The second study, published in 1996 in the Proceedings of the National Science Council, ROC, was written by Dr.
Fu-Ming Lai, et al. and concerns women in Taiwan. The Lai study focuses almost entirely on reproductive factors and
their impact on breast cancer risk.
In fact, the list of reproductive variables examined, including abortion -- is impressively thorough. The data
tables are not quite as thorough, however. Data on abortion are conspicuously absent.
That didn't stop the authors from categorically declaring the non-existence of any ABC link, as in: "the number
of spontaneous or artificial abortions were not found to be related to an increased risk of breast cancer." To
draw such a conclusion without even showing the data -- especially when the data for every other variable are
shown, is entirely improper.
Not being one to withhold the benefit of the doubt, I sent a polite request to Dr. Lai for the missing data. Seven
months later, Dr. Lai has yet to reply.
Closer to home, also in 1996, Dr. A.H. Wu of the University of Southern California and colleagues published the
paper "Menstrual and reproductive factors and the risk of breast cancer in Asian- Americans" in the British
Journal of Cancer. Considerably larger than the Lai study, it encompassed 492 breast cancer patients of
Chinese-, Japanese-, and Filipino-American ancestry who lived in California and Hawaii. Like the Lai study, it
also dealt with a very comprehensive list of reproductive factors, including induced and spontaneous abortion.

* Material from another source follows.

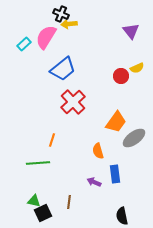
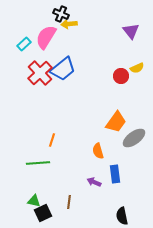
red cross: moved 33 px left, 29 px up
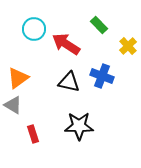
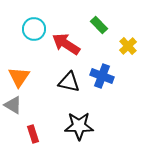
orange triangle: moved 1 px right, 1 px up; rotated 20 degrees counterclockwise
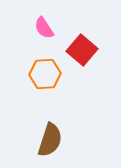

Concerning these last two variables, the data were not entirely absent as was the case with the Lai study but,
rather, selective. In particular, data were given separately for induced and spontaneous abortion but only among
the childless women in the study. Since only a small portion of the patients were childless (24%), the 92%
increased risk of breast cancer among childless women could be written off as not statistically significant.
As in most study populations, the majority of the patients (76%) did have children. However, for them, the
authors lumped together induced and spontaneous abortions, then spin doctored the following conclusion: "The
present study suggests a small increased risk with both spontaneous and induced abortion; neither increase was
statistically significant." It is now over seven months since I requested the missing data from Dr. Wu. He also
has yet to reply.
For all its selectivity and inadequacies, the Wu study still provided enough data to constitute the 11th study
out of 12 in the U.S. (25th out of 31 worldwide) to evidence the ABC link. And now the list includes separate
studies on three major American racial groups.
It was encouraging and somewhat surprising to have an update of our "Comprehensive review and meta-analysis"
on induced abortion and breast cancer accepted for presentation at the July [1997] "World Conference on Breast
Cancer" in Kingston, Ontario. The conference was organized by veteran pro-abortion activist Bella Abzug in her
capacity as president of Women's Environment and Development Organization.